Snapshot for June 25, 2003.
Cutting U.S. interest rates would give the European economy room to breathe
The Fed will likely cut interest rates today at its regular Federal Open Market Committee meeting. While some economists have questioned the logic of more interest rate cuts, there are good reasons for the Fed to cut rates further.
Aside from the fact that further reductions in interest rates by the Fed will help keep mortgage rates low and the domestic housing market humming, there is also an important international component to the Fed’s interest rate decision. In particular, as interest rates in the United States decline, other central banks-especially the European Central Bank (ECB)-have more leeway to reduce their own rates. In recent months the inflation-adjusted difference between European and American interest rates has shrunk (see figure). This means that the ECB would have a hard time reducing rates further without fearing capital outflows as investors looked for higher returns elsewhere. However, if the United States takes the lead and reduces its rate now, there will be room for the ECB to reduce its own key interest rates, thereby giving the sluggish European economies a boost.
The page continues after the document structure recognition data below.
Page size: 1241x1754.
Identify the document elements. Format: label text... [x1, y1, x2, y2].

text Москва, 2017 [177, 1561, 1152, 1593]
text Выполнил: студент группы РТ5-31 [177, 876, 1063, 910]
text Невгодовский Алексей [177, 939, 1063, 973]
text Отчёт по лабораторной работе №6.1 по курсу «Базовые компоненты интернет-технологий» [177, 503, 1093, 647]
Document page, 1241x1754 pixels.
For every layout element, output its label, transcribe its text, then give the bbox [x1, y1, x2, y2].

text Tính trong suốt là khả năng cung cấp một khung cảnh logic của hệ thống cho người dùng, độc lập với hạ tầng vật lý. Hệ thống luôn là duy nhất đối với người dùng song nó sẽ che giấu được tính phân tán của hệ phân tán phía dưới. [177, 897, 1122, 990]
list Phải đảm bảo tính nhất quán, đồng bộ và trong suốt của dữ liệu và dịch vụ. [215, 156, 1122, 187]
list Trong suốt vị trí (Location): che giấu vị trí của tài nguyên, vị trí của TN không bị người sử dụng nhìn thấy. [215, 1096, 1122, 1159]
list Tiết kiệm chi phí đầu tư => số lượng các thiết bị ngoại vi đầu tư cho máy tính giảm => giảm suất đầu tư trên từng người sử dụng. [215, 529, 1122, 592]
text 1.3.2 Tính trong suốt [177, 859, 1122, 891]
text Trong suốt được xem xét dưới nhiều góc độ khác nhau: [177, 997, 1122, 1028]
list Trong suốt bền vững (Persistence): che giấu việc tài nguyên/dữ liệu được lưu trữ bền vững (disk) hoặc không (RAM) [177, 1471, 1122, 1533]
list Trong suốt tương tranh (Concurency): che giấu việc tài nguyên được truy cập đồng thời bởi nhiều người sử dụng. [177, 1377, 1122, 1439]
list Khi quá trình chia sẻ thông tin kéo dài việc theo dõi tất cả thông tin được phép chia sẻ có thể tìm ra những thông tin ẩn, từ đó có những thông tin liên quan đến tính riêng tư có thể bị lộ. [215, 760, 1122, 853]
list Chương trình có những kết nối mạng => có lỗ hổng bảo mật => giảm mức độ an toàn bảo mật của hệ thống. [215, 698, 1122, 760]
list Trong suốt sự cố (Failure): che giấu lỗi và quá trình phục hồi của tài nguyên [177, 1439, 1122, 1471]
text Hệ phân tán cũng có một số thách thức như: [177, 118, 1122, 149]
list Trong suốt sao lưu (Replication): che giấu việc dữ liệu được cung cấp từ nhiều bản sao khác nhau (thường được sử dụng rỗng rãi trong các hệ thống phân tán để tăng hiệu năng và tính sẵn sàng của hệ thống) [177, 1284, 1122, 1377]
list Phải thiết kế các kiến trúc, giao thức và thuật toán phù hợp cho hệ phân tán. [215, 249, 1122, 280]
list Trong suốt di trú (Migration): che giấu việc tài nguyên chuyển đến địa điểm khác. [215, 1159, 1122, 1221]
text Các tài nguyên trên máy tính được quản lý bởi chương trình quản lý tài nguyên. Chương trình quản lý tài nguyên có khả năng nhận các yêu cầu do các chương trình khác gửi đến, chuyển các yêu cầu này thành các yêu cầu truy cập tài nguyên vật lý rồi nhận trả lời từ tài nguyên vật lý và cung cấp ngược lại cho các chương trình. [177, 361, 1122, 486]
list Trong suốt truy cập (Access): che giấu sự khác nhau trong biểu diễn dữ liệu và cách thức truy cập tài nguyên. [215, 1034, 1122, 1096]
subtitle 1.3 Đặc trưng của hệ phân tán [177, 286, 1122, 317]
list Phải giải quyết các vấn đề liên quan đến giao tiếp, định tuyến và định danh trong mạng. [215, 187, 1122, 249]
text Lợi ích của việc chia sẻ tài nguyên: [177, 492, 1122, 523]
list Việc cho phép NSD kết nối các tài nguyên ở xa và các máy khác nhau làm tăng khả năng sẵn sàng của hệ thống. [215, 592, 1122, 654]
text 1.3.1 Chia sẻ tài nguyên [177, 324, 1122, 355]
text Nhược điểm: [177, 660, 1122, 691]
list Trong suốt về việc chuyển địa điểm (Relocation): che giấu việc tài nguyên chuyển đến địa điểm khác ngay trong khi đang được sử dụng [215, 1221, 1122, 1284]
Why should U.S. policy makers care about growth in Europe? The fact is that Europe remains an important trading partner for the United States, and the U.S. trade deficit is still at dangerously high levels. Faster economic growth in Europe would help to increase exports to Europe, thus aiding producers in the United States, especially in the struggling manufacturing sector. As U.S. exports rise, the economy and the labor market should follow suit.